[Passage to read]
▽

Italian admiral and politician

Alberto del Bono (Parma, 21 September 1856 – Rome, 26 July 1932) was an Italian admiral and politician.

==Naval career==
He attended the naval schools of Naples and Genoa. Graduating in 1873 he entered the navy and was promoted on multiple occasions. Commander of the cruiser Ettore Fieramosca from 18 December 1906 to 13 April 1908, he then assumed command of the battleship Regina Elena on 21 September 1908. In December of that year he distinguished himself in the relief efforts following the Messina earthquake, and around this time became acquainted with Umberto Cagni, commander of the battleship Napoli and Paolo Thaon di Revel, commander of the Vittorio Emanuele.

△

[Exercise requirements]
A – In the passage on Alberto del Bono, which battleship did he take command of on 21 September 1908?
B – Name every ship mentioned in the passage on Alberto del Bono.
C – Proceed with the passage on Alberto del Bono, picking up after its last sentence.
The entries that come next have no connection to the passage on Alberto del Bono.

[Records from a collection]
▽

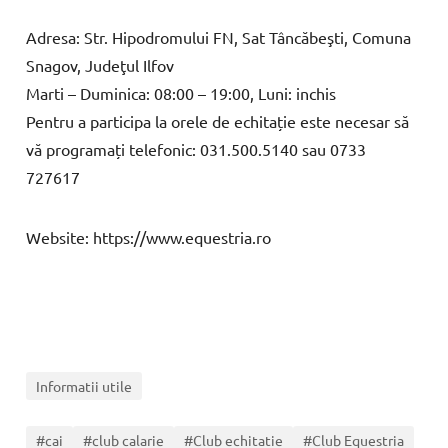
Adresa:
Str. Hipodromului FN, Sat Tâncăbeşti, Comuna
Snagov, Judeţul Ilfov
Marti – Duminica: 08:00 – 19:00, Luni: inchis
Pentru a participa la orele de echitație este necesar să
vă programați telefonic: 031.500.5140 sau 0733
727617
Website: https://www.equestria.ro
Informatii utile
#cai
#club calarie
#Club echitatie
#Club Equestria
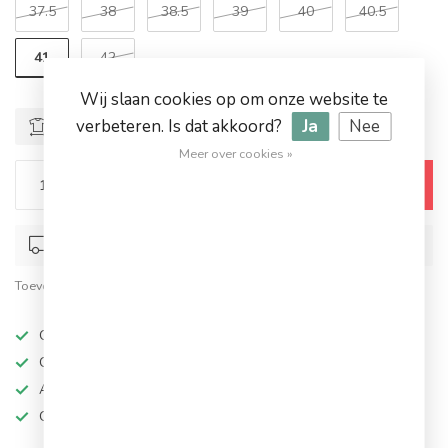
37.5
38
38.5
39
40
40.5
41
42
Wij slaan cookies op om onze website te
verbeteren. Is dat akkoord?
Ja
Nee
Maattabel
Meer over cookies »
Toevoegen aan winkelwagen
Op werkdagen voor 17.00 besteld, dezelfde dag verstuurd
Toevoegen om te vergelijken
Deel dit product
Op werkdagen besteld, dezelfde dag verzonden
Grote keuze in topmerken
Altijd hoge kortingen
Gratis verzending vanaf €94,95!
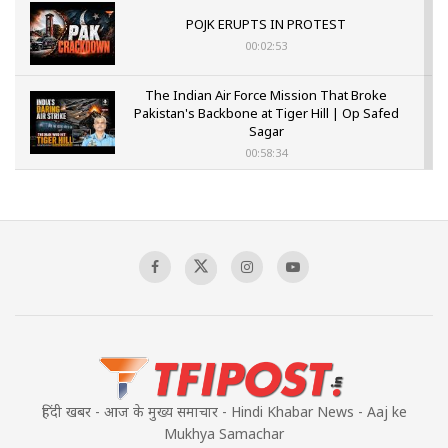
POJK ERUPTS IN PROTEST
00:02:53
The Indian Air Force Mission That Broke
Pakistan's Backbone at Tiger Hill | Op Safed
Sagar
00:58:34
Pakistan’s Plebiscite Claim: The Missing
Context of the UN Framework
00:03:23
TRUMP'S PHARMA TARIFF SHOCK
00:03:54
हिंदी खबर - आज के मुख्य समाचार - Hindi Khabar News - Aaj ke
Mukhya Samachar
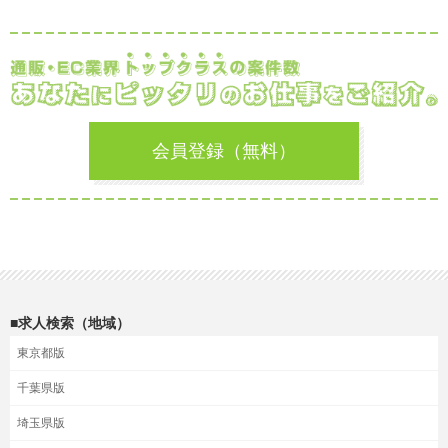
会員登録（無料）
■求人検索（地域）
東京都版
千葉県版
埼玉県版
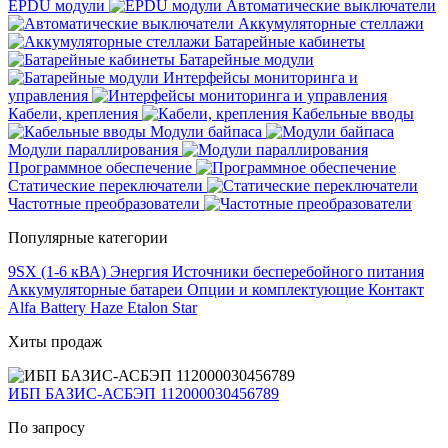
EPDU модули
Автоматические выключатели
Аккумуляторные стеллажи
Батарейные кабинеты
Батарейные модули
Интерфейсы мониторинга и
управления
Кабели, крепления
Кабельные вводы
Модули байпаса
Модули параллирования
Программное обеспечение
Статические переключатели
Частотные преобразователи
Популярные категории
9SX (1-6 кВА)
Энергия
Источники бесперебойного питания
Аккумуляторные батареи
Опции и комплектующие
Контакт
Alfa Battery
Haze
Etalon
Star
Хиты продаж
ИБП БАЗИС-АСБЭП 112000030456789
По запросу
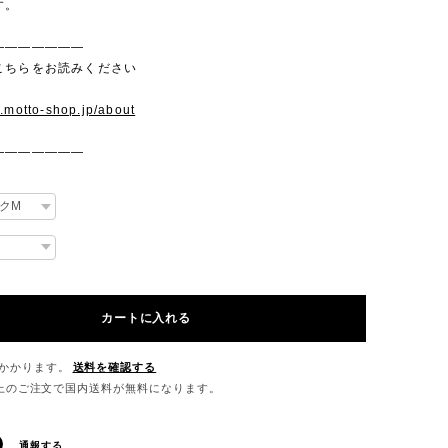
す。
———————
こちらをお読みください
w.motto-shop.jp/about
———————
カートに入れる
かかります。
送料を確認する
0以上のご注文で国内送料が無料になります。
通報する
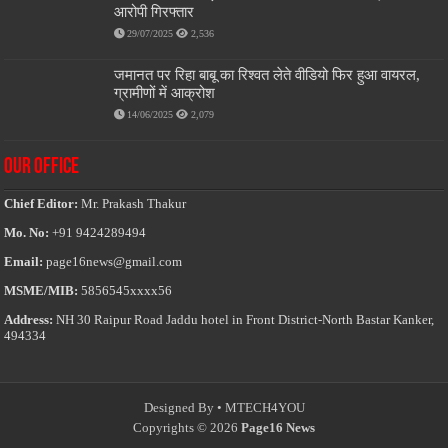
आरोपी गिरफ्तार
29/07/2025
2,536
जमानत पर रिहा बाबू का रिश्वत लेते वीडियो फिर हुआ वायरल,
ग्रामीणों में आक्रोश
14/06/2025
2,079
OUR OFFICE
Chief Editor:
Mr. Prakash Thakur
Mo. No:
+91 9424289494
Email:
page16news@gmail.com
MSME/MIB:
5856545xxxx56
Address:
NH 30 Raipur Road Jaddu hotel in Front District-North Bastar Kanker,
494334
Designed By •
MTECH4YOU
Copyrights © 2026
Page16 News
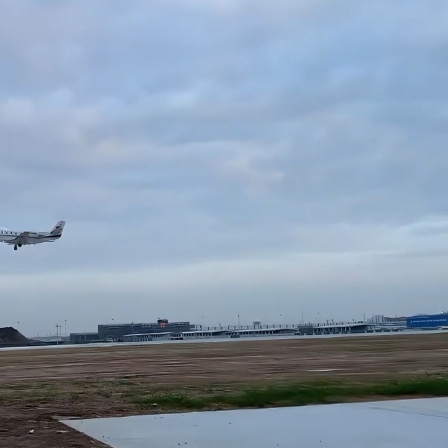
年深圳體育消費嘉年華啟動
建灣區拔尖人才培育新平台 石門教育集團與佛山暨大港澳子弟學校簽約
場首度登場 旅客讚方便精準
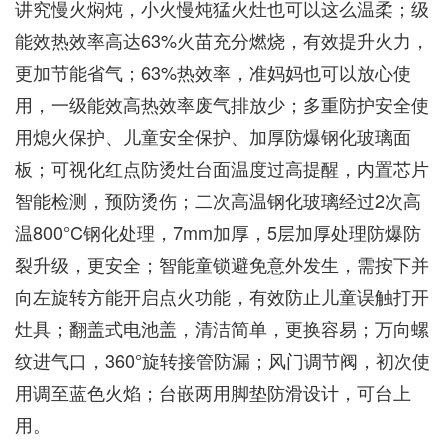
讲究慢火焖炖，小火慢炖猛火灶也可以这么温柔；级
能效热效率高达63%火苗充分燃烧，有效提升火力，
更加节能省气；63%热效率，准妈妈也可以放心使
用，一级能效高热效率废气排放少；多重防护安全使
用熄火保护、儿童安全保护、加厚防爆钢化玻璃面
板；可视化红点防烫灶台面温度过高提醒，内置芯片
智能检测，预防烫伤；二次高温钢化玻璃经过2次高
温800°C钢化处理，7mm加厚，5层加厚处理防爆防
裂升级，更安全；智能童锁避免意外发生，需按下并
向左旋转方能开启点火功能，有效防止儿童误触打开
灶具；翻盖式电池盖，清洁简单，更换容易；万向螺
纹进气口，360°旋转接管防漏；风门调节阀，初次使
用调至蓝色火焰；台嵌两用脚垫防滑设计，可台上
用。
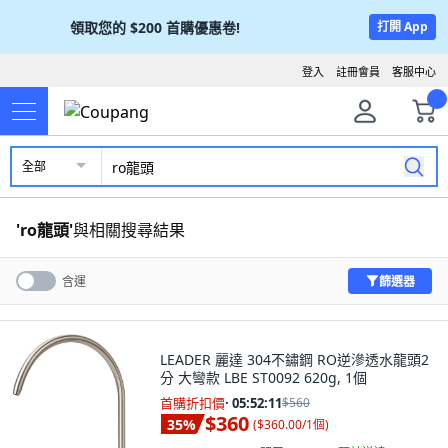
領取您的
$200
首購優惠卷!
打開 App
登入
註冊會員
客服中心
全部
'
ro龍頭
'
與相關搜尋結果
篩選器
含運
LEADER 麗達 304不鏽鋼 RO逆滲透水龍頭2
分 大彎款 LBE ST0092 620g, 1個
首購折扣價
·
05:52:09
$560
$360
35
%
(
$360.00/1個
)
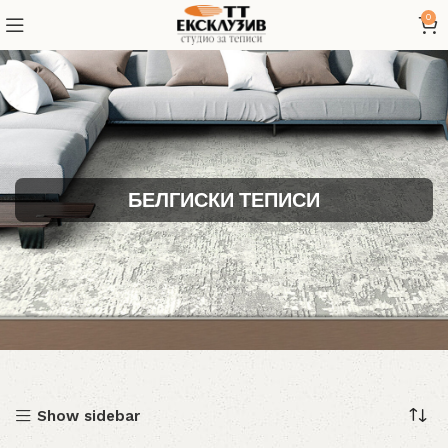
0
БЕЛГИСКИ ТЕПИСИ
Show sidebar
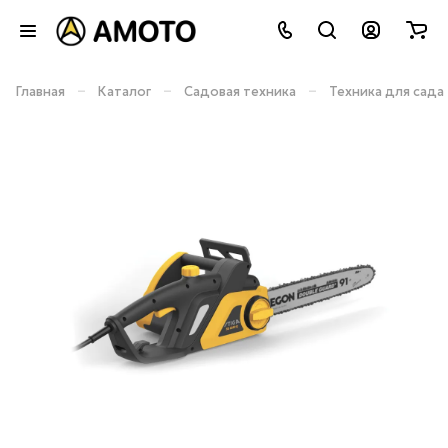
–
–
–
Главная
Каталог
Садовая техника
Техника для сада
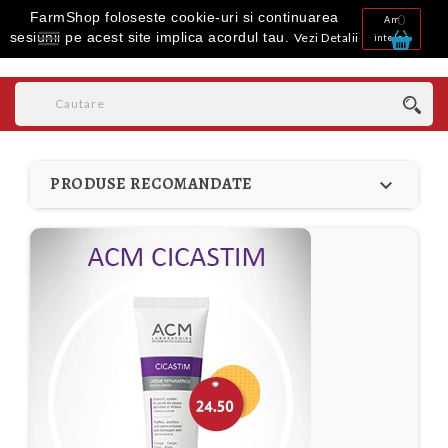
FarmShop foloseste cookie-uri si continuarea
0
Am

sesiunii pe acest site implica acordul tau.
Vezi Detalii
inteles
PRODUSE RECOMANDATE

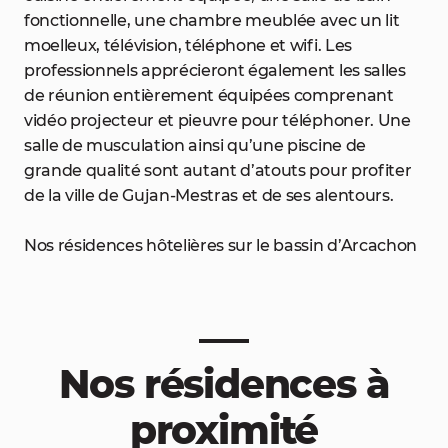
fonctionnelle, une chambre meublée avec un lit
moelleux, télévision, téléphone et wifi. Les
professionnels apprécieront également les salles
de réunion entièrement équipées comprenant
vidéo projecteur et pieuvre pour téléphoner. Une
salle de musculation ainsi qu’une piscine de
grande qualité sont autant d’atouts pour profiter
de la ville de Gujan-Mestras et de ses alentours.
Nos résidences hôtelières sur le bassin d’Arcachon
Nos résidences à
proximité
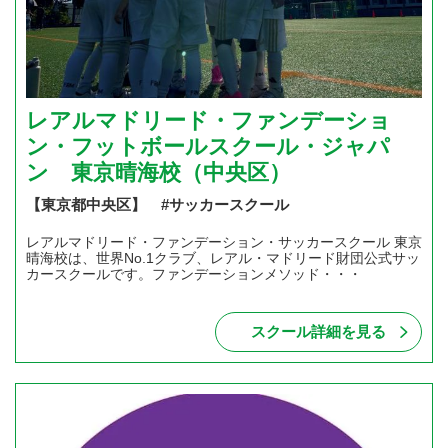
レアルマドリード・ファンデーショ
ン・フットボールスクール・ジャパ
ン 東京晴海校（中央区）
【東京都中央区】 #サッカースクール
レアルマドリード・ファンデーション・サッカースクール 東京
晴海校は、世界No.1クラブ、レアル・マドリード財団公式サッ
カースクールです。ファンデーションメソッド・・・
スクール詳細を見る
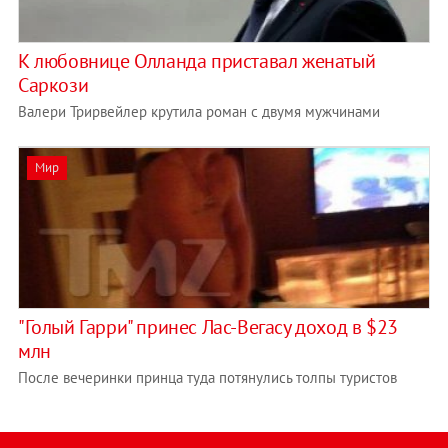
К любовнице Олланда приставал женатый
Саркози
Валери Трирвейлер крутила роман с двумя мужчинами
Мир
"Голый Гарри" принес Лас-Вегасу доход в $23
млн
После вечеринки принца туда потянулись толпы туристов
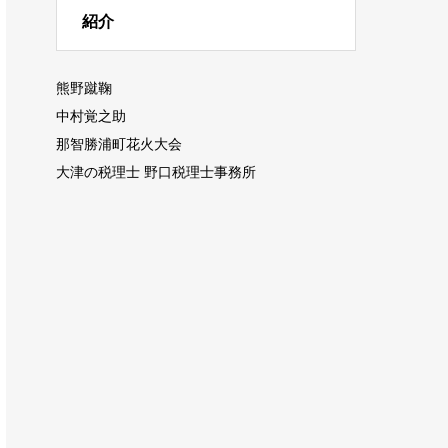
紹介
熊野蹴鞠
中村覚之助
那智勝浦町花火大会
大津の税理士 野口税理士事務所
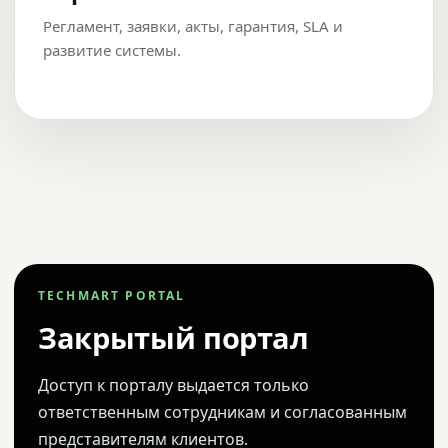
Регламент, заявки, акты, гарантия, SLA и
развитие системы.
TECHMART PORTAL
Закрытый портал
Доступ к порталу выдается только
ответственным сотрудникам и согласованным
представителям клиентов.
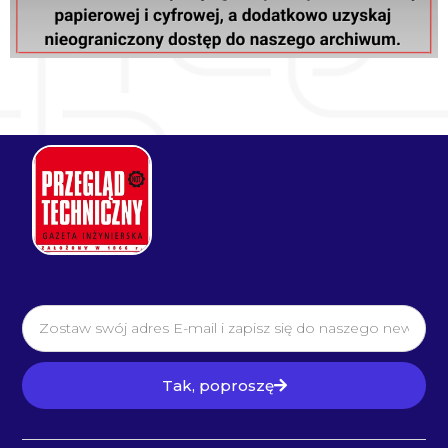
Tak, poproszę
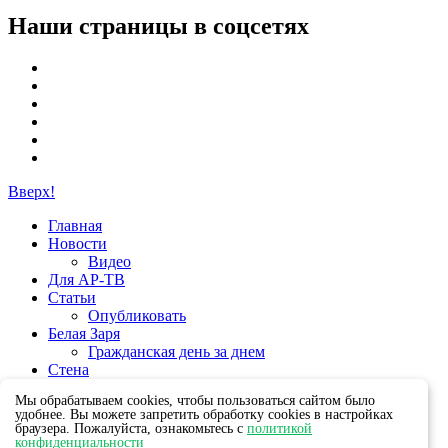
Наши страницы в соцсетях
Вверх!
Главная
Новости
Видео
Для АР-ТВ
Статьи
Опубликовать
Белая Заря
Гражданская день за днем
Стена
Группы
Мы обрабатываем cookies, чтобы пользоваться сайтом было
удобнее. Вы можете запретить обработку cookies в настройках
браузера. Пожалуйста, ознакомьтесь с
политикой
конфиденциальности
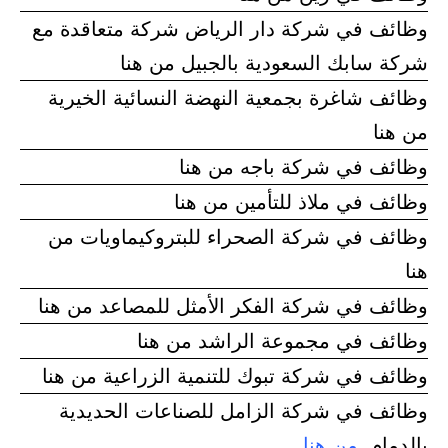
وظائف في شركة دار الرياض شركة متعاقدة مع
شركة سابك السعودية بالجبيل من هنا
وظائف شاغرة بجمعية النهضة النسائية الخيرية
من هنا
وظائف في شركة باجه من هنا
وظائف في ملاذ للتأمين من هنا
وظائف في شركة الصحراء للبتروكيماويات من
هنا
وظائف في شركة الفكر الأمثل للمصاعد من هنا
وظائف في مجموعة الراشد من هنا
وظائف في شركة تبوك للتنمية الزراعية من هنا
وظائف في شركة الزامل للصناعات الحديدية
بالدمام
من هنا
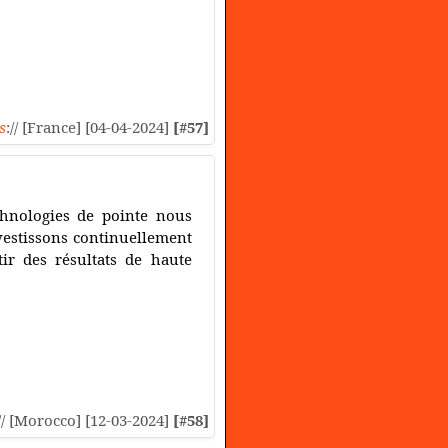
s
:// [France] [04-04-2024]
[#57]
echnologies de pointe nous
nvestissons continuellement
tir des résultats de haute
// [Morocco] [12-03-2024]
[#58]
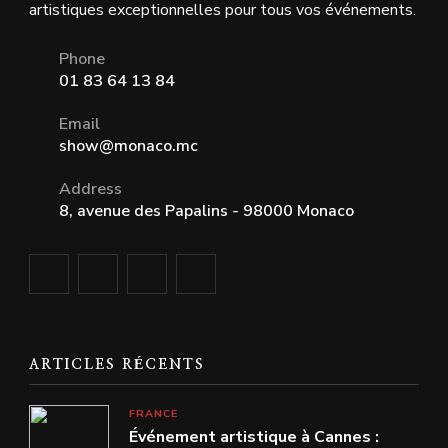
artistiques exceptionnelles pour tous vos événements.
Phone
01 83 64 13 84
Email
show@monaco.mc
Address
8, avenue des Papalins - 98000 Monaco
ARTICLES RÉCENTS
FRANCE
Événement artistique à Cannes :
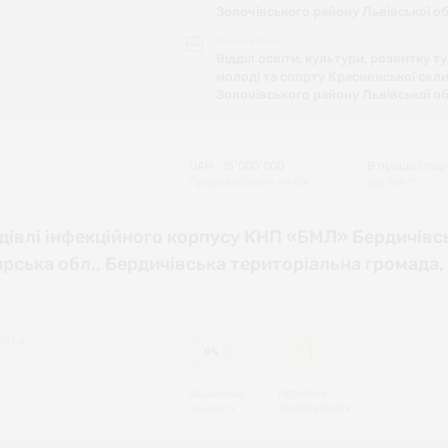
Золочівського району Львівської об
Виконавець
Відділ освіти, культури, розвитку т
молоді та спорту Красненської сел
Золочівського району Львівської об
UAH
15`000`000
В процесі під
Профінансовано на
0
%
Від
Лип 11
дівлі інфекційного корпусу КНП «БМЛ» Бердичівс
рська обл., Бердичівська територіальна громада, 
єнтів
0%
Потребує
Фінансове
фінансування
покриття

△

[Answers given]
A – The Regina Elena.

B – Ettore Fieramosca, Regina Elena, Napoli, Vittorio Emanuele

C –
Promoted rear admiral on 19 February 1911, he was a member of the Superior Navy Council from 16 March to 6 September 1911. He was then appointed commander of the Royal Naval Academy of Livorno on 6 September 1911, a position he held until 14 April 1914 during which he took part in the invasion of Libya with the naval training division composed of the cruisers Flavio Gioia (his flagship), Amerigo Vespucci and Etna.

==Political career==
Promoted vice admiral in 1914, he was vice-president of the Superior Council of the Navy from 14 April 1914 to 11 January 1915 and commander in chief of the Upper Tyrrhenian Sea (La Spezia) since 1914, then general secretary of the Ministry of the Navy. He served as Minister of the Navy in the Boselli and Orlando governments and was appointed senator of the Kingdom of Italy.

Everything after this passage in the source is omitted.